In 2 days the fever broke. In 3 days the ulcer started showing signs of healing and the drainage slowed down. We went back to the doctor a week later after cancelling the surgery. The doctor walked in and looked at the ulcer and said he never saw a bite heal so well. Mike told him his girlfriend was an harbalist and she was treating the bite, started telling the doc the protocol and the doc walked out in the middle of the explanation. But the nurses were asking questions and said they never saw a bite heal so fast with such tissue regeneration.

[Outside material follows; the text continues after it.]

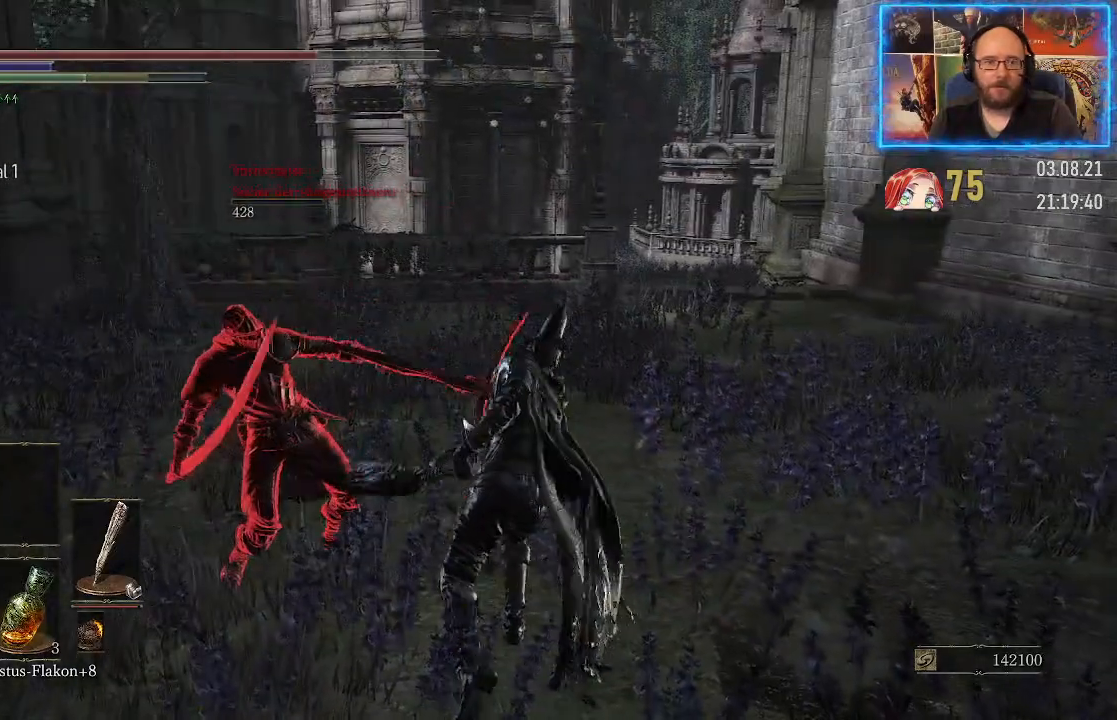
{"buttons": [], "left_stick": "center", "right_stick": "center", "events": []}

It took about 4 weeks of treatment to completly heal the site. He has no scaring but he has a new appreciation for herbalism like you. I had never had the misfortune to treat a bite like this and it was ougly, smelled with the necrosing. It was gross to say the least.

I treated him according to Chinese and Ayruvedic medicine. One must first clear the heat with "heat clearing" herbs. Then use herbs that clear the heat in the blood and cleanse out toxins. I looked at his body constitution which was at the time "Vata". This is a very defecient constitution. He was sad from a divorse and not taking care of his body. So I had to build with meat soups and fresh lightly cooked green vegetables. In the soup I added ginseng, astragalus and cordonopsis. These are tonic in nature.

Since greens are "heat clearing" foods I gave him Spirulina all day long. This is what is called healing according to one's body constitution. In Ayurveda there are three constitutions. It deals with the "doshas". In Chinese medicine they also deal with heat,. cold, damp and stagantion but they use the "Five Elements". Chinese medicine also diagnosis by reading the tongue with organs represented in areas of the tongue, the size, color and coating of the tongue.